Seit zwanzig Jahren heißt es in Italien immer mal wieder, es sei nun soweit, Schultz komme, er greife die Bastion an mit seinem "Frappuccino", "Latte" und "Chocolate Mocha". Er sei ja schon fast überall, genauer gesagt in 68 Ländern, da könne Italien nicht länger fehlen.

Bisher waren die Ankündigungen immer folgenlos. Nun aber fand Schultz einen italienischen Partner, der Erfahrung hat mit Marktinvasionen: Der Unternehmer Antonio Percassi, ehemaliger Fußballprofi und Betreiber von Supermärkten, bereitete unter anderem der spanischen Modekette Zara den Weg ins Land.

Interessant wird sein, wie Starbucks dem Original Konkurrenz machen will. Schultz, so nimmt man an, wird vor allem damit werben, dass man bei ihm gratis im Internet surfen und in tiefen, samtenen Sofas hängen kann. Vielleicht lockt er auch mit Teegetränken, Keksen, Sandwiches. Mit seinem Kaffee aber sollte er besser nicht werben. Der italienische ist unerreicht, in allen seinen Deklinationen: als Espresso im kleinen Glas oder in der Porzellantasse für 80 oder 90 Cent, als Ristretto, Macchiato caldo oder Macchiato freddo, als Cappuccino samt hingeschütteltem Schaumherz, den man in Italien nur zum Frühstück und nie nach 11 Uhr trinkt, als Caffè corretto für die Verdauung, "korrigiert" mit einem Schuss Hochprozentigem.
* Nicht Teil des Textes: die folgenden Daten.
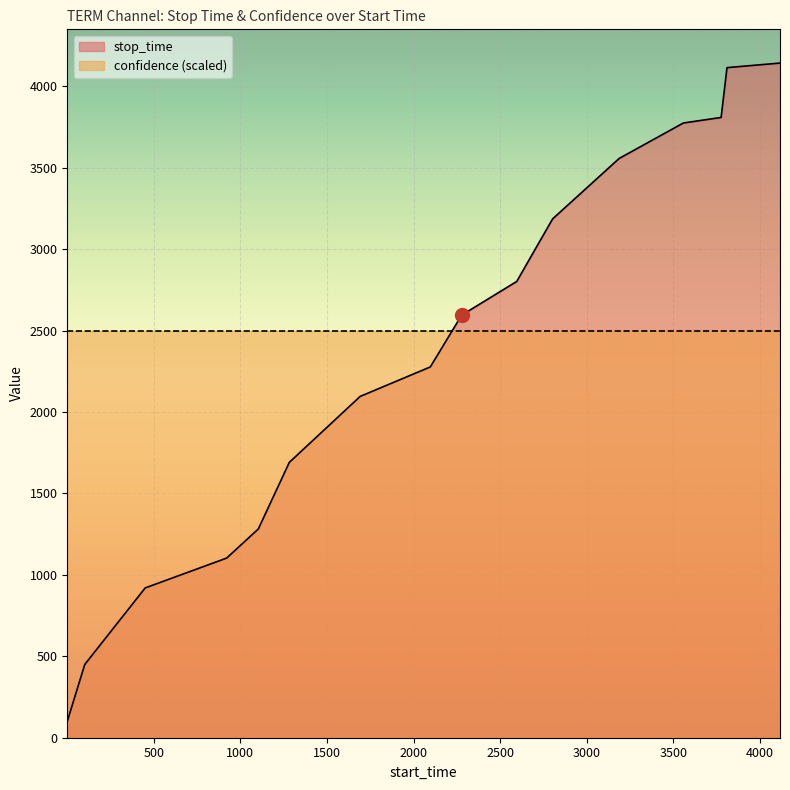

The value at 2803 is 3186. True or false?

True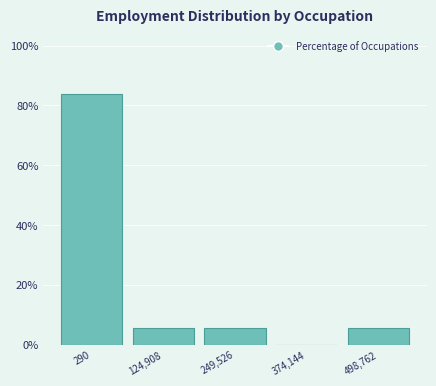

Reading left to right, list all the values displayed in this chart.

290=83.8	124,908=5.4	249,526=5.4	374,144=0.0	498,762=5.4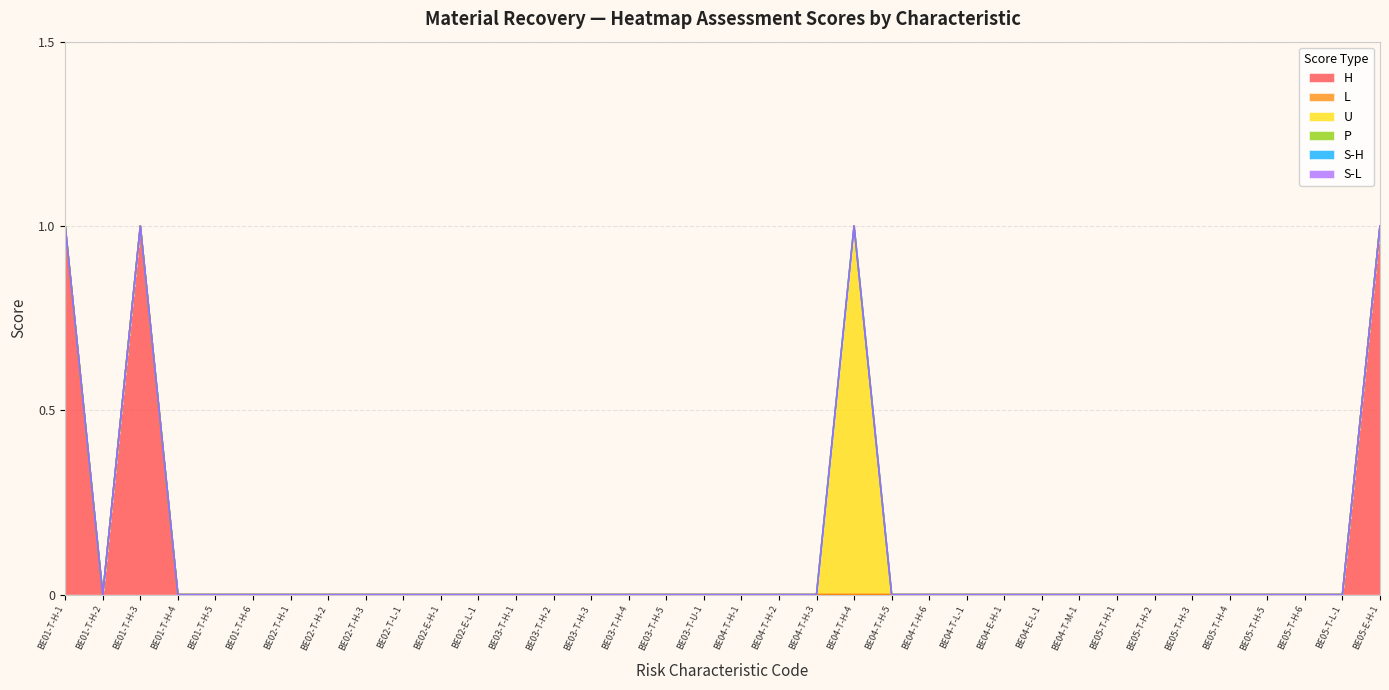

At how many categories does at least one series exceed 0?

4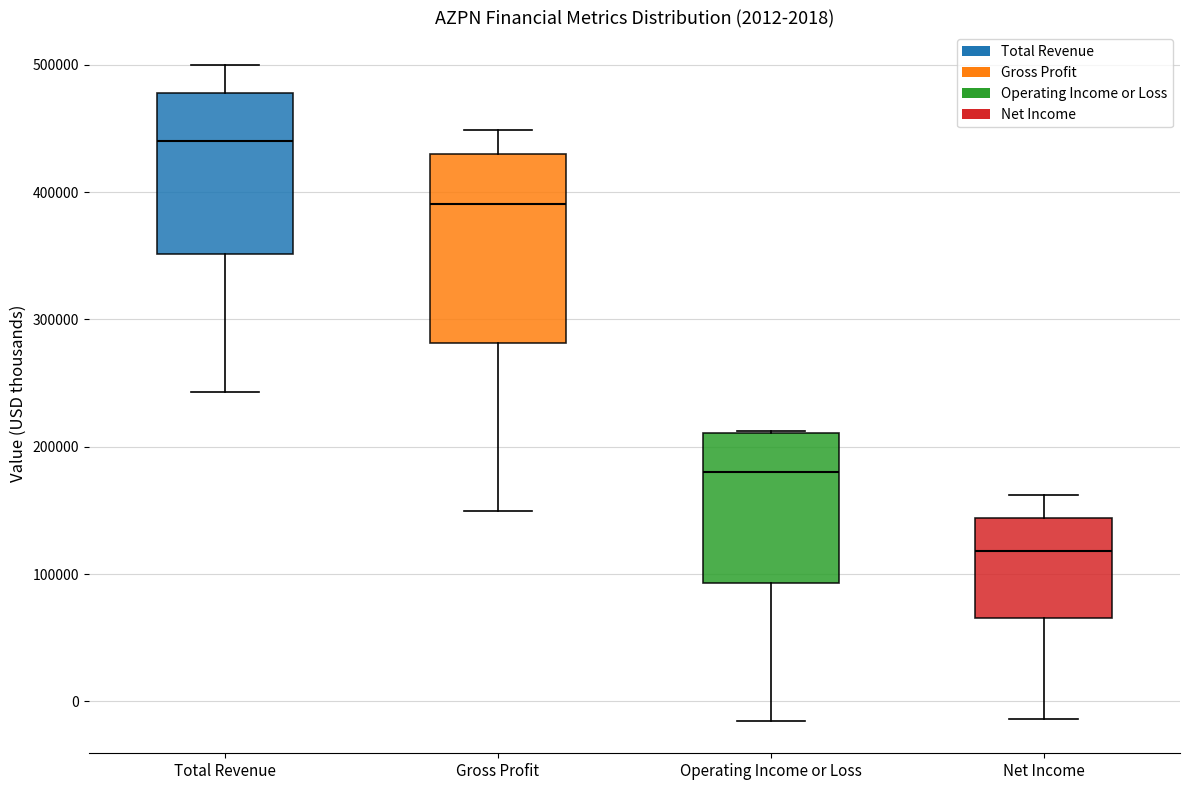

Which box is the tallest, from its lower edge to its upper edge?

Gross Profit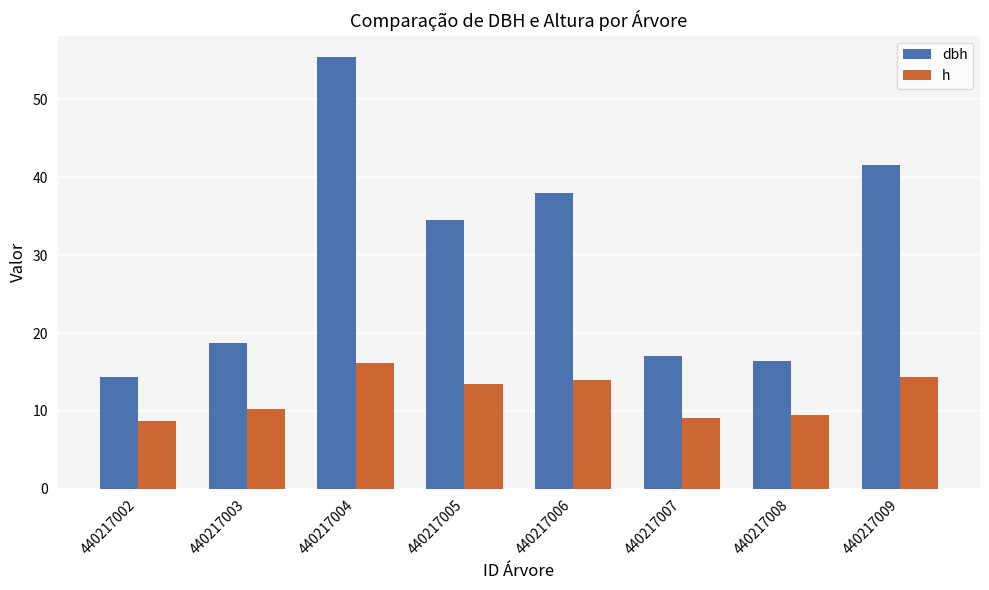

Rank the series at 440217008 from highest to lowest value.

dbh, h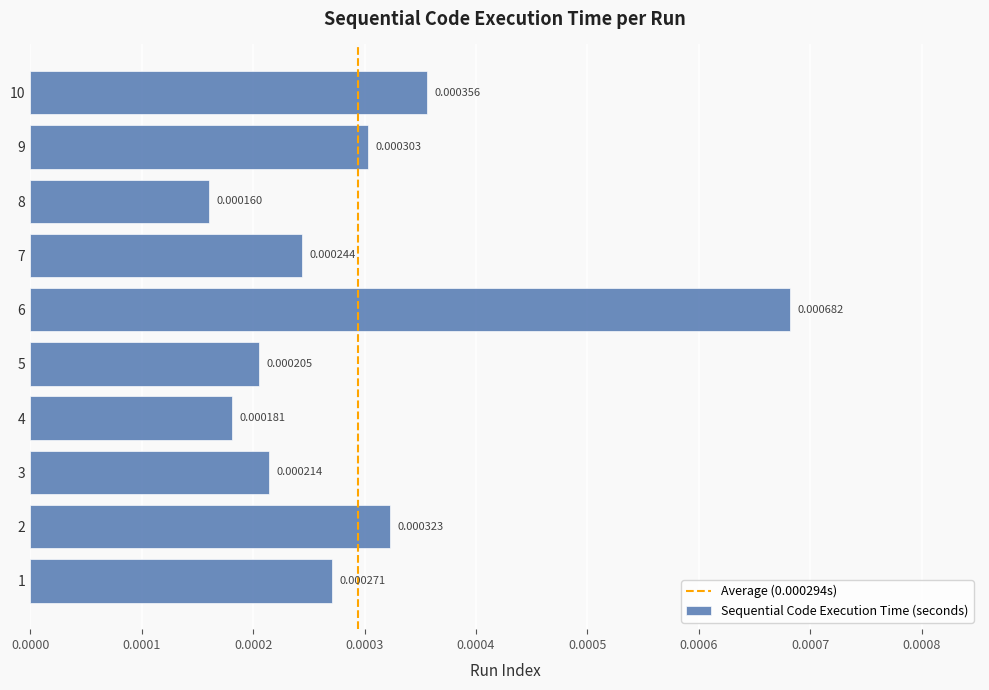

Which has a higher value, 6 or 5?

6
Das sind nur die häufigsten Variationen. Sogar der Americano ist in Italien meist besser als in Amerika.

Und die Bars erst! Sie sind Orte warmer Alltagsrituale und Zwischenmenschlichkeiten unter oxidierten Jugendstilspiegeln. Jede für sich mit eigenem Ambiente, laut und lebendig. Es klacken die Kolben der Kaffeemaschinen, es fliegen die Kommentare zum Fußball, zur Politik, zu allem. Selten symphonisch, aber oftmals geistreich und sanft hämisch. Der Barista kennt die Vorlieben jedes Kunden, auch die ausgefallenen, und gießt unaufgefordert. Man sitzt da nicht, man steht an der Theke, kurz nur, und trägt dann keine Pappbecher raus. Niemand fragt an der Kasse nach dem Namen, wie bei Starbucks. Man ist Teil des Rituals. Manchmal ist man sogar Hauptdarsteller in diesem schönen, bunten, großen Theater des Lebens.